### Exercise
In the entries that follow, find each line with the word "level" and copy it.

[Available data — start]

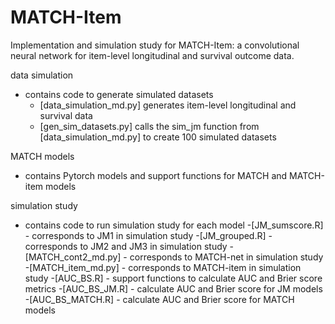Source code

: # MATCH-Item
Implementation and simulation study for MATCH-Item: a convolutional neural network for item-level longitudinal and survival outcome data.

data simulation
- contains code to generate simulated datasets
	- [data_simulation_md.py] generates item-level longitudinal and survival data
	- [gen_sim_datasets.py] calls the sim_jm function from [data_simulation_md.py]
	  to create 100 simulated datasets

MATCH models
- contains Pytorch models and support functions for MATCH and MATCH-item models

simulation study
- contains code to run simulation study for each model
	-[JM_sumscore.R]     - corresponds to JM1 in simulation study
	-[JM_grouped.R]      - corresponds to JM2 and JM3 in simulation study
	-[MATCH_cont2_md.py] - corresponds to MATCH-net in simulation study
	-[MATCH_item_md.py]  - corresponds to MATCH-item in simulation study
	-[AUC_BS.R]          - support functions to calculate AUC and Brier score metrics
      -[AUC_BS_JM.R]       - calculate AUC and Brier score for JM models
	-[AUC_BS_MATCH.R]    - calculate AUC and Brier score for MATCH models
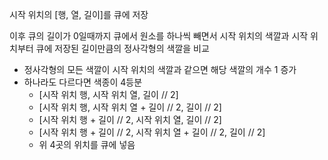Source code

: 시작 위치의 [행, 열, 길이]를 큐에 저장

이후 큐의 길이가 0일때까지 큐에서 원소를 하나씩 빼면서 시작 위치의 색깔과 시작 위치부터 큐에 저장된 길이만큼의 정사각형의 색깔을 비교

  - 정사각형의 모든 색깔이 시작 위치의 색깔과 같으면 해당 색깔의 개수 1 증가
  - 하나라도 다르다면 색종이 4등분
    - [시작 위치 행, 시작 위치 열, 길이 // 2]
    - [시작 위치 행, 시작 위치 열 + 길이 // 2, 길이 // 2]
    - [시작 위치 행 + 길이 // 2, 시작 위치 열, 길이 // 2]
    - [시작 위치 행 + 길이 // 2, 시작 위치 열 + 길이 // 2, 길이 // 2]
    - 위 4곳의 위치를 큐에 넣음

[Available data — finish]

### Solution to this problem
Implementation and simulation study for MATCH-Item: a convolutional neural network for item-level longitudinal and survival outcome data.
	- [data_simulation_md.py] generates item-level longitudinal and survival data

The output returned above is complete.